It is known that, prior to an aircraft take-off, the pilot determines a value VR of the speed of the aircraft, called the rotation speed, at which the take-off rotation must start, at the end of the acceleration phase during which said aircraft runs on the take-off runway whilst accelerating. This rotation speed VR is a calculation of optimization of the take-off of the aircraft taking into account both the characteristics of said aircraft (mass, thrust, configuration of slats and flaps, etc) and the characteristics of the take-off runway (length, altitude, state, temperature, etc). Furthermore, it must be within a range of speed values imposed by regulations.
Moreover, it is known that certain aircraft comprise a horizontal stabilizer with adjustable inclination. Such a trimmable horizontal stabilizer is, in the art, described by one or other of the abbreviations PHR (for Plan Horizontal Réglable) or THS (for Trimmable Horizontal Stabilizer). Just like a fixed horizontal stabilizer, a trimmable horizontal stabilizer is provided with elevators forming the trailing edge of said trimmable horizontal stabilizer.
A trimmable horizontal stabilizer can be deflected in the pitch-up or pitch-down direction and it is used in certain flight phases. For example, during the take-off of the aircraft and prior to rotation, it is usual to deflect said trimmable horizontal stabilizer, by the action of a pilot or of an automatic system, by a deflection angle of predetermined value. The theoretical optimum value of the deflection angle of the trimmable horizontal stabilizer depends on several parameters of the aircraft, such as the longitudinal position of the center of gravity, the total mass on take-off, the configuration of the leading edge slats and of the trailing edge flaps, the thrust, the speed at which the rotation takes place, etc.
The real value of the deflection angle is important because it conditions the behavior of the aircraft during the rotation. If the real value of that deflection angle is too pitch-up, this can be followed by a spontaneous take-off without the intervention of the pilot with a possible touch-down of the tail or, on the contrary, if it is too pitch-down, by a laborious take-off having a negative effect on the aircraft performance.

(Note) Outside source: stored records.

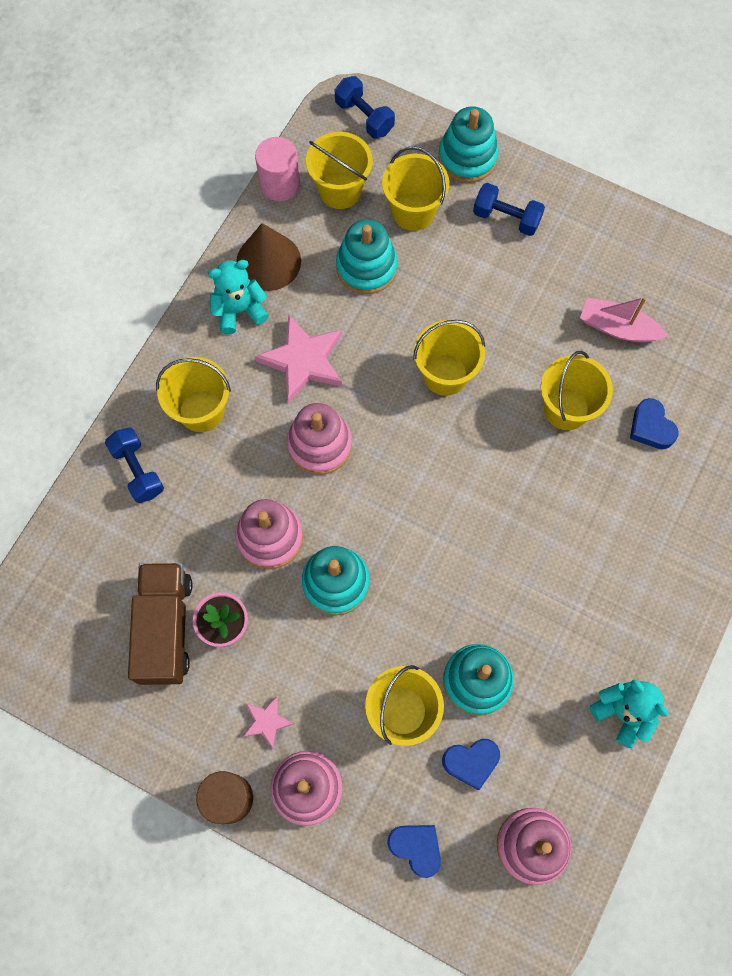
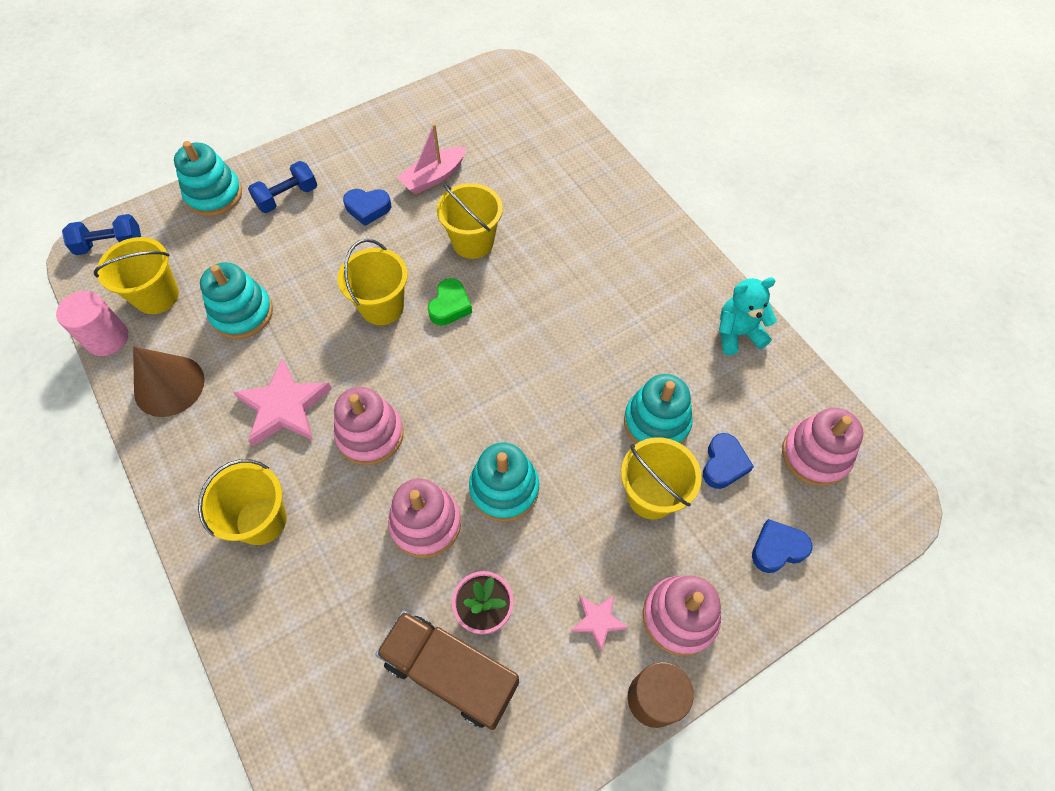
camera: 60 degrees left, 10 degrees down
(138, 470) = (274, 614): blue dumbbell -> none
(239, 310) = (193, 435): turquoise teddy bear -> none
(413, 212) = (225, 255): yellow bucket -> none
(483, 431) = (450, 306): none -> green heart
(651, 427) = (526, 199): blue heart -> blue heart (368, 208)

As a general rule, on take-off, the value of the deflection angle of the trimmable horizontal stabilizer corresponds to a pitch-up moment, which is particularly the case when the center of gravity of the aircraft occupies a forward longitudinal position towards the nose of the aircraft: in fact, in this case, the aircraft is difficult to turn at the moment of the rotation and the trimmable horizontal stabilizer must create a high pitch-up moment. However, when the center of gravity of the aircraft is in a rearward longitudinal position, the aircraft has a tendency to turn very easily and the trimmable horizontal stabilizer must create only a weak pitch moment, which can be pitch-up or even pitch-down.
As recalled above, the theoretical optimum value of the deflection angle, at take-off, of the trimmable horizontal stabilizer depends on numerous parameters. Thus, for an accurate adjustment of the inclination of said trimmable horizontal stabilizer, it is necessary to take account of the totality, or at least of a large number, of these parameters, which results in complicated rules.